I have a chainwheel for use with a Brown roller sprocket and chain- I would love to pair the chainwheel with that appropriate gear if it exists in the wild.
*I should mention my intention would be just to build a  desktop reference drivetrain, akin to the 1970's tabletop drivetrains you saw in bikeshop showing the derailleur and drive mechanism of old Schwinn bicycles.


----------



## Jesse McCauley (Dec 6, 2020)

MILE high order - I have (possibly the last surviving?) Speeder 2 speed bicycle that is missing nearly all of its vital planetary shifting hardware. 
For reference this bike was in the Schwinn family museum and retains their original tags- 

I have consulted some of the finest machinists in the field of antique bicycle restoration and they have all shook their heads. 
I have done a great deal of research, digging through every avenue I could conceive to find closeup perspectives as well as vital theoretical information. 
Sadly the patent is of no help as the hardware was designed to be used in multiple applications and derived from an English patent. 

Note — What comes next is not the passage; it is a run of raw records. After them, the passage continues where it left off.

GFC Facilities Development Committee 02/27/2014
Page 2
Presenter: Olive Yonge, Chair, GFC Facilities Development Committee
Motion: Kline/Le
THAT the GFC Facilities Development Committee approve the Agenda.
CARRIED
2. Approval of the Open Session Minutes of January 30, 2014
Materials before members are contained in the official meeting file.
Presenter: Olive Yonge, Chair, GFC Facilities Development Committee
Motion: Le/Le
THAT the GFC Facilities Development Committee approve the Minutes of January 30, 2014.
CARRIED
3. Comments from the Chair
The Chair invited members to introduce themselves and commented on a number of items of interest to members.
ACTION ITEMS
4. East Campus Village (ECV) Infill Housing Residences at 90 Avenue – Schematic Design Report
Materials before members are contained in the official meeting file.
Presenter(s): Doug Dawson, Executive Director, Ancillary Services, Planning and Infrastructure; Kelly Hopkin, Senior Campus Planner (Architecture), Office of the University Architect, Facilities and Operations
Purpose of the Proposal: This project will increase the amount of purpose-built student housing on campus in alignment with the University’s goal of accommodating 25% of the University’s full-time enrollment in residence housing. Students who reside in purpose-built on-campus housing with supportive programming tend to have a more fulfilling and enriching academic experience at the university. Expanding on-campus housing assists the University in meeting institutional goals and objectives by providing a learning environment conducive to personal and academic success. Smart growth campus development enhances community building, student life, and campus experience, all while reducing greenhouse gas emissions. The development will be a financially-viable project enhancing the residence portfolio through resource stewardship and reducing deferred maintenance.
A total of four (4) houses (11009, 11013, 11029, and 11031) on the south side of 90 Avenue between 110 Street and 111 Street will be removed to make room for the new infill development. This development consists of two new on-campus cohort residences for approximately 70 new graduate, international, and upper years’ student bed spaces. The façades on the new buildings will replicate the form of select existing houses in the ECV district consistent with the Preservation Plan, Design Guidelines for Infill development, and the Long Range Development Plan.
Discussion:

I have managed to find some excellent perspective images, much more than I had when I started anyway. 

If you have ANYTHING that may correspond to this project, please reach out.


----------



## Jesse McCauley (Dec 6, 2020)

*edit* Project n/a


----------



## Jesse McCauley (Dec 8, 2020)

I am fortunate to have 5 / 6 of these funky stubby little pedals on my ca. 1897 Tribune Triplet but for the life of me I can't recall ever seeing such a pedal in literature or "in the flesh" before. 

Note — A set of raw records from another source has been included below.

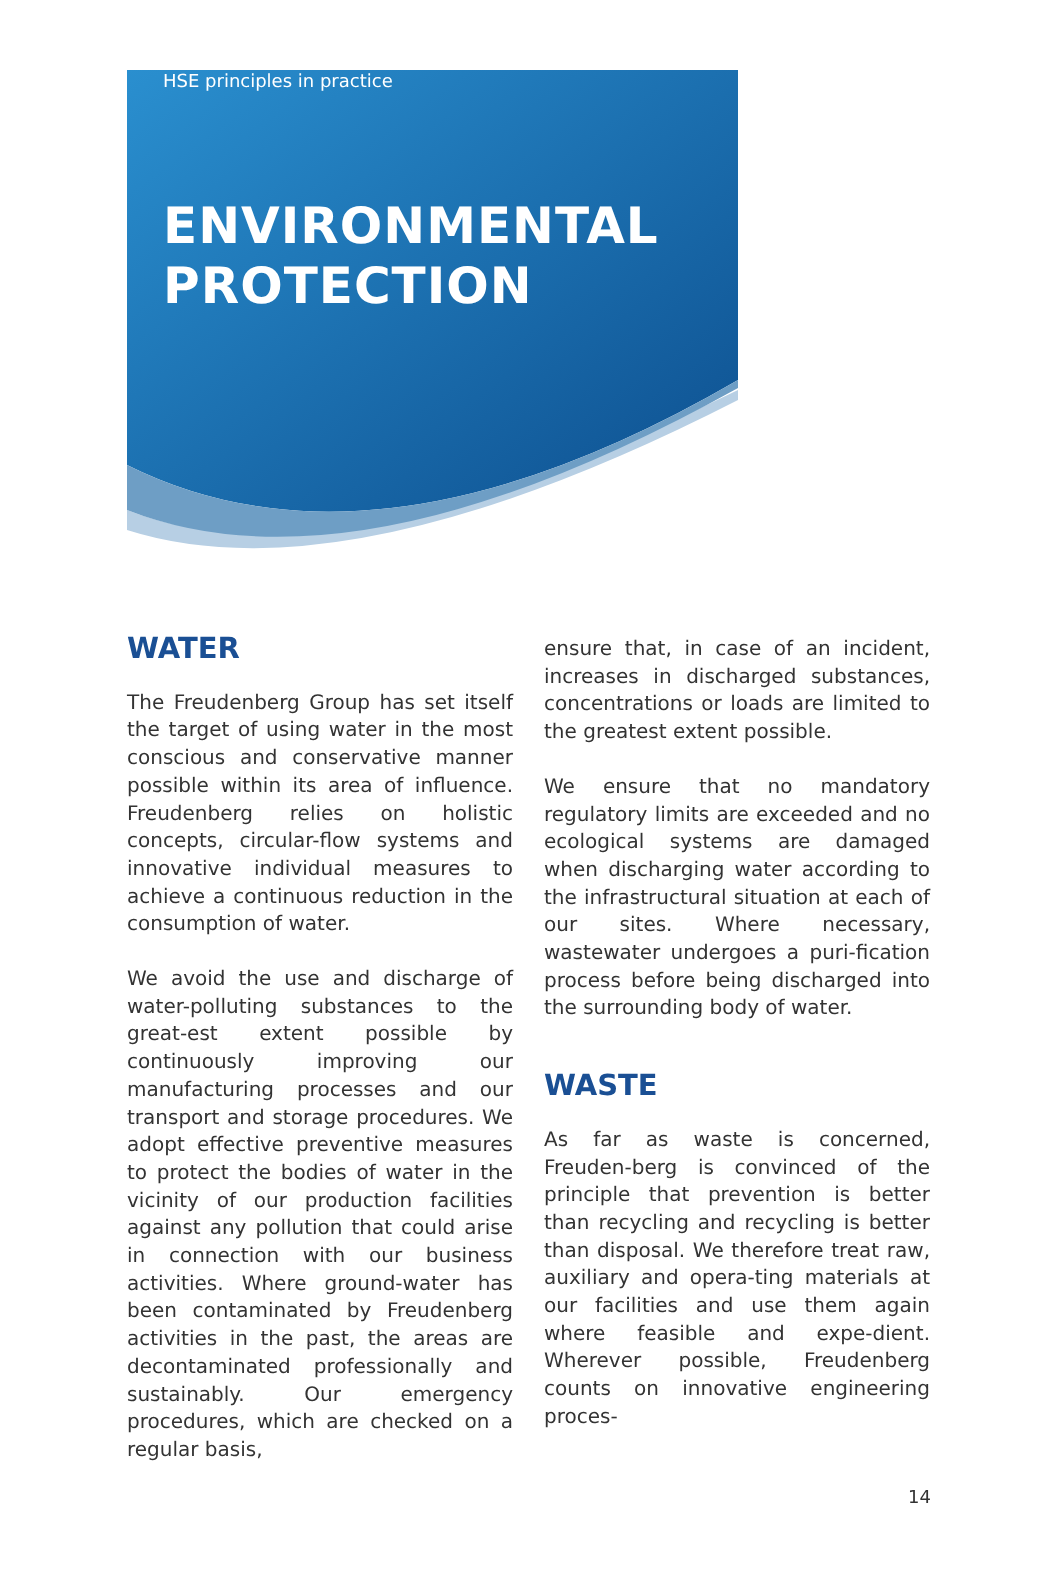HSE principles in practice
ENVIRONMENTAL
PROTECTION
WATER
The Freudenberg Group has set itself the target of using water in the most conscious and conservative manner possible within its area of influence. Freudenberg relies on holistic concepts, circular-flow systems and innovative individual measures to achieve a continuous reduction in the consumption of water.
We avoid the use and discharge of water-polluting substances to the great-est extent possible by continuously improving our manufacturing processes and our transport and storage procedures. We adopt effective preventive measures to protect the bodies of water in the vicinity of our production facilities against any pollution that could arise in connection with our business activities. Where ground-water has been contaminated by Freudenberg activities in the past, the areas are decontaminated professionally and sustainably. Our emergency procedures, which are checked on a regular basis,
ensure that, in case of an incident, increases in discharged substances, concentrations or loads are limited to the greatest extent possible.
We ensure that no mandatory regulatory limits are exceeded and no ecological systems are damaged when discharging water according to the infrastructural situation at each of our sites. Where necessary, wastewater undergoes a puri-fication process before being discharged into the surrounding body of water.
WASTE
As far as waste is concerned, Freuden-berg is convinced of the principle that prevention is better than recycling and recycling is better than disposal. We therefore treat raw, auxiliary and opera-ting materials at our facilities and use them again where feasible and expe-dient. Wherever possible, Freudenberg counts on innovative engineering proces-
14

the tread is quite narrow, I have never seen this style block used prior to the turn of the 20th century so my instinct is the blocks were replaced at some point with whatever was available but who can say for sure? 

While not "factory" correct hardware I believe this bike sports a great deal of the original riding team preference / personalization and that is the vision I would like to work towards putting together. 

I was fortunate enough to find a collapsed rear wheel / 40h oversized barrel hub courtesy of a friend and caber of which he is going to modify the axle to fit the crazy narrow dropouts on this frame. I really look forward to seeing it at least partially upright and "complete"- I'll get it there. 

Dreaming of finding the long lost 6th pedal to work towards completing this behemoth just in case anyone has such a solo in their stash.


----------



## Jesse McCauley (Dec 9, 2020)

Next up -
Looking for the removable top tube bar for the captain of this Stormer combination tandem.
Tall order, if I can't find it after a while I will attempt to fabricate something but figured it was worth a try asking the community!

For reference, I do not own rights to this image obviously. 
Attached is an illustration of the Stormer Model 9 showing the top tube I'm hunting floating above the illustrated tandem.


----------



## Jesse McCauley (Dec 19, 2020)

WANTED: 
D&J crank hanger for tandem - shown second from the right in this image. 
The tandem I am working on uses an eccentric captain which is intact and a fixed position dual cog stoker crank which is missing.


----------



## Jesse McCauley (Dec 26, 2020)

Merry Christmas addition edition ! 

I have an early men's Hibbard racer that is missing its badge. It is a crusty project but one I would love to see "whole" again - 
This is an image of a badge I once owned for a comparable period "Lady Hibbard" -
I believe the badge I need is the same general shape and form but would read just "The Hibbard" with the bald eagle illustration beneath.


----------